### WHAT THE EXERCISE ASKS
Beginning with the first line, please return the entries exactly through the line that contains "trajeto em grande estilo", and leave out all later lines.

### WORKING DATA
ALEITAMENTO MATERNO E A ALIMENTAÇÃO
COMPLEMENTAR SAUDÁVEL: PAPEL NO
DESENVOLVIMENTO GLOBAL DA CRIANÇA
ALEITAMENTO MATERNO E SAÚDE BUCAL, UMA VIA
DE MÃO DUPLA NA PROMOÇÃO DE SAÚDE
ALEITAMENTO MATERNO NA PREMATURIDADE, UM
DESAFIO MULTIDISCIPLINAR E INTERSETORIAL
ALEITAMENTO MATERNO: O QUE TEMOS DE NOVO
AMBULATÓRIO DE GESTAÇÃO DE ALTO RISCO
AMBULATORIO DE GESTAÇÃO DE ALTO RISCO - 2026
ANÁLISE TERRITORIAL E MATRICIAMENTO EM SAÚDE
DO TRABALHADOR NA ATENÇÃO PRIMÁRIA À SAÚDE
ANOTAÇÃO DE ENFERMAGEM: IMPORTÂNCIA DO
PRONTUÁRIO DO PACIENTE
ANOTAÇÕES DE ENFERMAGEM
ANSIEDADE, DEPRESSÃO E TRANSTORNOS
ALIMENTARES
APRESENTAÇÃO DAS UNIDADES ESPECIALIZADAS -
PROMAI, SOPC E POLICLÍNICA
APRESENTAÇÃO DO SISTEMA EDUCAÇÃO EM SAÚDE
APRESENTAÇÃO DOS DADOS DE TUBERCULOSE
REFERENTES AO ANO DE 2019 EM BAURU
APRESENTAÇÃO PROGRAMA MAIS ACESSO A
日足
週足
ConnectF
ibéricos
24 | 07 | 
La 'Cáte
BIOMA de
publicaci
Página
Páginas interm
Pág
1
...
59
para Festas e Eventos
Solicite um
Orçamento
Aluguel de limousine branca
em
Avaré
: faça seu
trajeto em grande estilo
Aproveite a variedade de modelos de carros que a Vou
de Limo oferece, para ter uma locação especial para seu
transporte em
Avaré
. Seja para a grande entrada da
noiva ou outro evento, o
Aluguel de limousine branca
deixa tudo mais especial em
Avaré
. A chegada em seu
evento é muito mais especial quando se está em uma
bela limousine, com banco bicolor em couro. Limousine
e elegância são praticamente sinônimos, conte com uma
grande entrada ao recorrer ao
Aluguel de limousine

### ANSWER TO THE PROBLEM
ALEITAMENTO MATERNO E A ALIMENTAÇÃO
COMPLEMENTAR SAUDÁVEL: PAPEL NO
DESENVOLVIMENTO GLOBAL DA CRIANÇA
ALEITAMENTO MATERNO E SAÚDE BUCAL, UMA VIA
DE MÃO DUPLA NA PROMOÇÃO DE SAÚDE
ALEITAMENTO MATERNO NA PREMATURIDADE, UM
DESAFIO MULTIDISCIPLINAR E INTERSETORIAL
ALEITAMENTO MATERNO: O QUE TEMOS DE NOVO
AMBULATÓRIO DE GESTAÇÃO DE ALTO RISCO
AMBULATORIO DE GESTAÇÃO DE ALTO RISCO - 2026
ANÁLISE TERRITORIAL E MATRICIAMENTO EM SAÚDE
DO TRABALHADOR NA ATENÇÃO PRIMÁRIA À SAÚDE
ANOTAÇÃO DE ENFERMAGEM: IMPORTÂNCIA DO
PRONTUÁRIO DO PACIENTE
ANOTAÇÕES DE ENFERMAGEM
ANSIEDADE, DEPRESSÃO E TRANSTORNOS
ALIMENTARES
APRESENTAÇÃO DAS UNIDADES ESPECIALIZADAS -
PROMAI, SOPC E POLICLÍNICA
APRESENTAÇÃO DO SISTEMA EDUCAÇÃO EM SAÚDE
APRESENTAÇÃO DOS DADOS DE TUBERCULOSE
REFERENTES AO ANO DE 2019 EM BAURU
APRESENTAÇÃO PROGRAMA MAIS ACESSO A
日足
週足
ConnectF
ibéricos
24 | 07 | 
La 'Cáte
BIOMA de
publicaci
Página
Páginas interm
Pág
1
...
59
para Festas e Eventos
Solicite um
Orçamento
Aluguel de limousine branca
em
Avaré
: faça seu
trajeto em grande estilo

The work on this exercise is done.